Indonesia menetapkan Net Zero Emission (NZE) pada 2060. Beberapa strategi yang diusung ialah melalui dekarbonisasi, transisi energi fosil ke energi baru dan terbarukan (EBT), pengembangan kendaraan listrik, hingga melakukan pensiun dini batu bara untuk pembangkit listrik.
Komitmen transisi energi Tanah Air juga tercatat pada Rencana Usaha Penyediaan Tenaga Listrik (RUPTL) Tahun 2021-2030. Bauran EBT akan didorong menjadi 23 persen pada tahun 2050 dalam proyek 35 GW pembangkit listrik.
Keseriusan Indonesia menuju transisi energi pun didukung oleh pendanaan sebesar US$ 20 miliar melalui Just Energy Transition Partnership (JETP) yang disepakati pada Presidensi G20 Indonesia 2022 lalu.
Berdasarkan kajian Bank DBS yang bertajuk Asian Insights SparX: Indonesia Energy Sector, upaya dunia dan Indonesia dalam transisi energi harus bisa dimanfaatkan oleh sektor bisnis. Sebab, dalam laporan itu disebutkan, meski harga energi fosil meningkat akibat pandemi Covid-19 dan perang geopolitik Rusia-Ukraina namun kenaikannya bersifat sementara.

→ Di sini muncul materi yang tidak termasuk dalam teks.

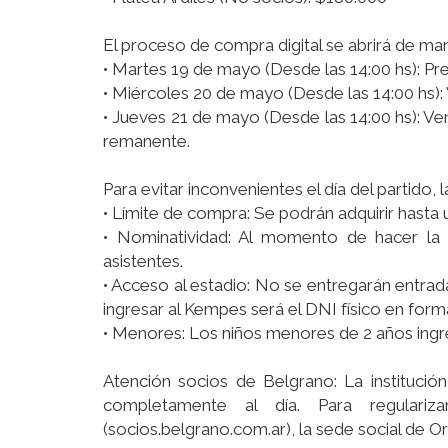
El proceso de compra digital se abrirá de man
• Martes 19 de mayo (Desde las 14:00 hs): Pre
• Miércoles 20 de mayo (Desde las 14:00 hs): V
• Jueves 21 de mayo (Desde las 14:00 hs): Ve
remanente.
Para evitar inconvenientes el día del partido, 
• Límite de compra: Se podrán adquirir hasta
• Nominatividad: Al momento de hacer la 
asistentes.
• Acceso al estadio: No se entregarán entrada
ingresar al Kempes será el DNI físico en forma
• Menores: Los niños menores de 2 años ingr
Atención socios de Belgrano: La institució
completamente al día. Para regulariza
(socios.belgrano.com.ar), la sede social de Or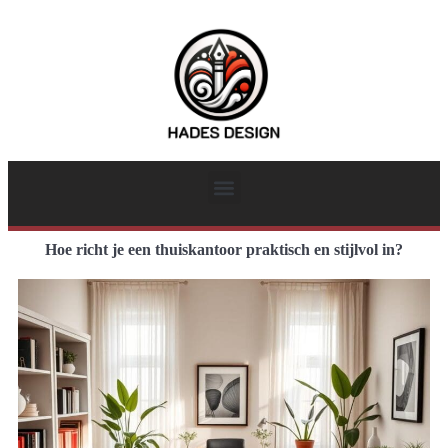
Hoe richt je een thuiskantoor praktisch en stijlvol in?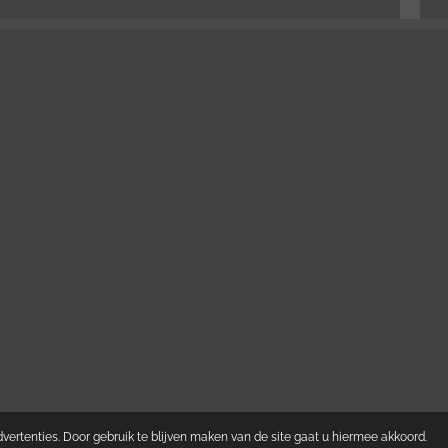
ertenties. Door gebruik te blijven maken van de site gaat u hiermee akkoord.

Menurut riset DBS, minat investor pada energi fosil rendah karena lebih memilih berinvestasi pada bisnis hijau seperti EBT dan kendaraan listrik. Tak hanya itu, perbankan lebih memilih mendanai perusahaan sektor energi yang siap mendiversifikasi bisnisnya ke arah lebih berkelanjutan.
Oleh karenanya, momen transisi energi perlu dimanfaatkan oleh perusahaan untuk melakukan diversifikasi bisnis energinya. Caranya melalui kolaborasi dengan perusahaan EBT dan memperkuat perencanaan menjadi strategi untuk percepatan diversifikasi bisnis.